Extract

Specific fungi in the gut-associated with a higher risk of Alzheimer’s disease and found in people with mild cognitive impairment (MCI) can be altered in a beneficial manner by eating a modified Mediterranean-ketogenic diet, researchers at Wake Forest School of Medicine have found.

The small study was published in the current online edition of the journal EBioMedicine.

The foundation of the Mediterranean diet is vegetables, fruits, herbs, nuts, beans, and whole grains. Meals are built around these plant-based foods. Moderate amounts of dairy, poultry, and eggs are also central to the Mediterranean Diet, as is seafood.

The ketogenic diet is a high-fat, adequate-protein, low-carbohydrate diet that in medicine is used mainly to treat hard-to-control epilepsy in children. The diet forces the body to burn fats rather than carbohydrates.

Data records
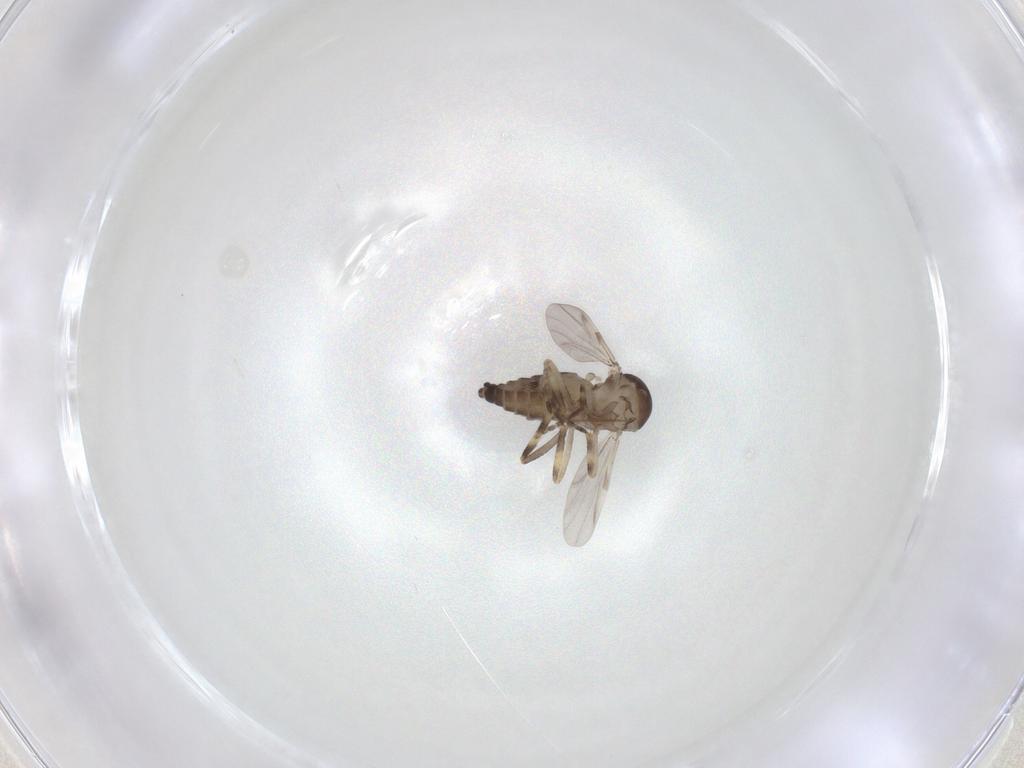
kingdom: Animalia
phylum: Arthropoda
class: Insecta
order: Diptera
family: Ceratopogonidae
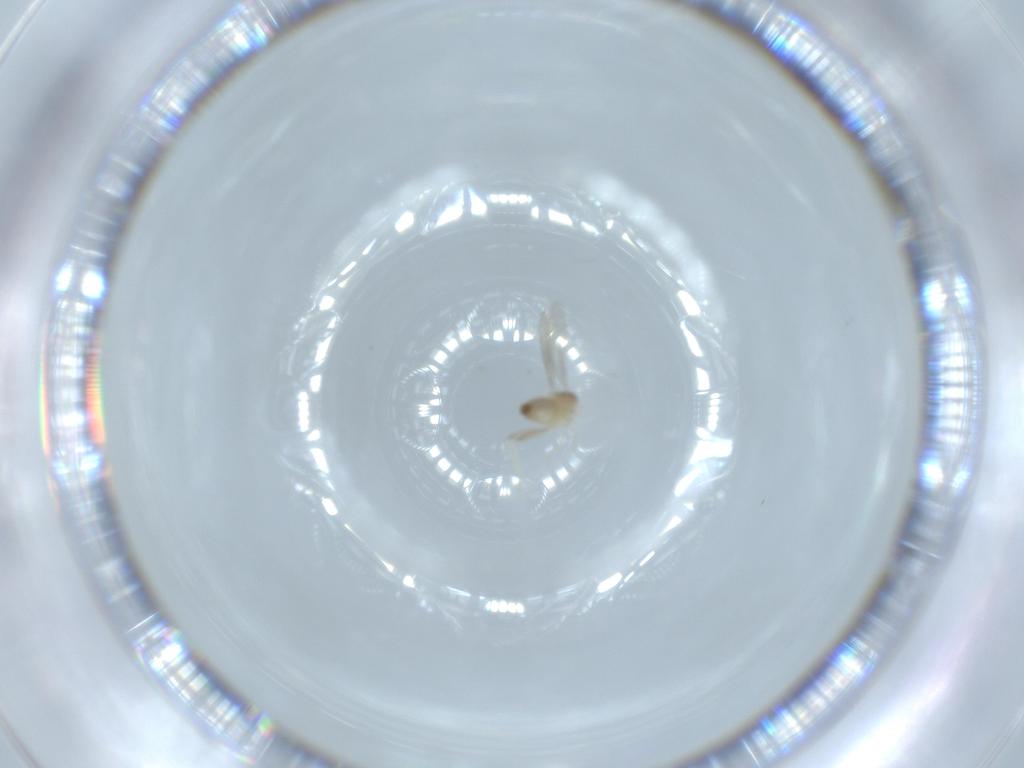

Actions to take
1. In the article on gut fungi and diet, in which journal was the study published?
2. Can you rewrite everything in the article on gut fungi and diet from "Specific fungi in" down to "the journal EBioMedicine.", substituting "pilot" for "small"?

Results for each task
1. EBioMedicine

2.
Specific fungi in the gut-associated with a higher risk of Alzheimer’s disease and found in people with mild cognitive impairment (MCI) can be altered in a beneficial manner by eating a modified Mediterranean-ketogenic diet, researchers at Wake Forest School of Medicine have found.

The pilot study was published in the current online edition of the journal EBioMedicine.